-- Estratto del testo --
---*---

I primi contrasti sono iniziati venerdì scorso, con una diatriba tra i membri della tribù araba rizeigat e quelli della comunità masalit, che chiedeva giustizia per l’uccisione di due esponenti di quest’ultima. Il perdurare della mancanza di risposte da parte dei rivali ha riacceso il conflitto tra le parti innescando nuove violenze. Dopo il ritiro della missione congiunta delle Nazioni Unite e dell’Unione Africana in Darfur, gli scontri nella regione occidentale del Sudan – che ha già pagato un tributo di sangue con le oltre 400mila vittime della guerra iniziata nel 2003 tra ribelli e forze militari governative – sono aumentati esponenzialmente.
La mancanza di sicurezza nell’area impedisce agli operatori umanitari, che cercano di assistere gli sfollati, di fare il proprio lavoro. Un’ambulanza accorsa in un campo profughi a Geneina, dove un colpo di mortaio ha causato un incendio che ha bruciato la maggior parte delle capanne, è stata bloccata da uomini armati e gli operatori sanitari brutalmente picchiati.

Vista la situazione di rinnovata instabilità nel distretto, dove l’Onu gestisce la distribuzione degli aiuti a oltre 700.000 persone, le attività umanitarie sono state sospese. Il portavoce del Coordinamento generale dei campi profughi in Darfur, Adam Mah, sostiene che i miliziani inviati da Khartum supportino la maggioranza araba che si è impossessata dell’area che storicamente apparteneva ai masalit. «Da sabato le milizie hanno occupato i quartieri di al-Tadamon e al-Thawra, l’Università di Zalingei e i campi di profughi di Hajjaj e di Abuzei. Gli sfollati si sono rifugiati in una vecchia scuola. Riteniamo il governo di transizione, sia il Consiglio sovrano che i ministri, complice di questi attacchi pianificati a Khartum e perpetrati dalle forze armate dagli stessi funzionari governativi responsabili del mancato raggiungimento della giustizia per precedenti atroci crimini» accusa Mah.
Il campo di Abuzer e parte delle strutture della Zalingei University sono stati completamente distrutti, come testimoniano le foto e i video ripresi dagli abitanti della zona «nel silenzio e con la correità dei servizi di sicurezza sudanesi nel Darfur occidentale e l’incapacità delle autorità locali di proteggere i civili sfollati e indifesi, per giorni sotto il fuoco di artiglieria pesante e leggera» conclude il portavoce del Coordinamento. Già lo scorso gennaio a Saadan, nel Darfur meridionale, oltre 129 persone avevano perso la vita mentre 108.000 avevano dovuto lasciare le proprie case.
La convinzione di chi conosce bene gli apparati sudanesi è che questi brutali attacchi contro i civili siano la conferma, al di là di ogni dubbio, che le istituzioni dello stato centrale controllino e utilizzino ancora le milizie attraverso funzionari che “lavorano” in segreto per creare caos e instabilità politica. Anche per questo, da tempo la componente civile del Consiglio Sovrano, l’organo politico che supervisiona la fase di transizione democratica che porterà al voto nel 2022, chiede la ristrutturazione delle forze armate e civili della sicurezza nazionale.

---*---

[Dati registrati]
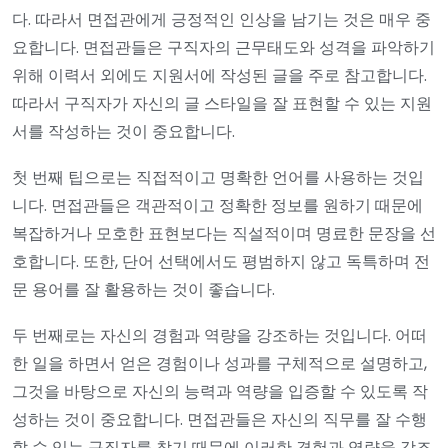
다. 따라서 면접관에게 긍정적인 인상을 남기는 것은 매우 중
요합니다. 면접관들은 구직자의 근무태도와 성격을 파악하기
위해 이력서 외에도 지원서에 작성된 글을 주로 참고합니다.
따라서 구직자가 자신의 글 스타일을 잘 표현할 수 있는 지원
서를 작성하는 것이 중요합니다.
첫 번째 팁으로는 직접적이고 명확한 언어를 사용하는 것입
니다. 면접관들은 객관적이고 정확한 정보를 원하기 때문에
복잡하거나 모호한 표현보다는 직설적이며 명료한 문장을 선
호합니다. 또한, 단어 선택에서도 평범하지 않고 독특하며 전
문 용어를 잘 활용하는 것이 좋습니다.
두 번째로는 자신의 경험과 역량을 강조하는 것입니다. 어떠
한 일을 하면서 얻은 경험이나 성과를 구체적으로 설명하고,
그것을 바탕으로 자신의 능력과 역량을 입증할 수 있도록 작
성하는 것이 중요합니다. 면접관들은 자신의 직무를 잘 수행
할 수 있는 구직자를 찾기 때문에 이러한 경험과 역량을 강조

---*---

-- Istruzioni di lavoro --
**A.** Elenca tutti i luoghi che, secondo le parole di Adam Mah nell'estratto sul Darfur, le milizie hanno occupato da sabato.
**B.** Per favore, indica se ciascuna affermazione concorda con l'estratto sul Darfur, rispondendo sì o no e citando le parole decisive del testo.
(i) Nel distretto le attività umanitarie sono state sospese.
(ii) La guerra iniziata nel 2003 ha causato meno di 100mila vittime.
(iii) Gli sfollati si sono rifugiati in un ospedale.
**C.** Rispondi alle domande seguenti basandoti sull'estratto sul Darfur.
(i) Chi è il portavoce del Coordinamento generale dei campi profughi in Darfur?
(ii) Che cosa ha causato l'incendio nel campo profughi a Geneina?
(iii) Quante persone hanno perso la vita a Saadan lo scorso gennaio?
Il materiale non serve per svolgere questo lavoro.

-- Insieme delle risposte --
**A.**
- il quartiere di al-Tadamon
- il quartiere di al-Thawra
- l'Università di Zalingei
- il campo di profughi di Hajjaj
- il campo di profughi di Abuzei

**B.**
(i) Sì: «le attività umanitarie sono state sospese»
(ii) No: «le oltre 400mila vittime della guerra iniziata nel 2003»
(iii) No: «Gli sfollati si sono rifugiati in una vecchia scuola»

**C.**
(i) Adam Mah.
(ii) Un colpo di mortaio.
(iii) Oltre 129.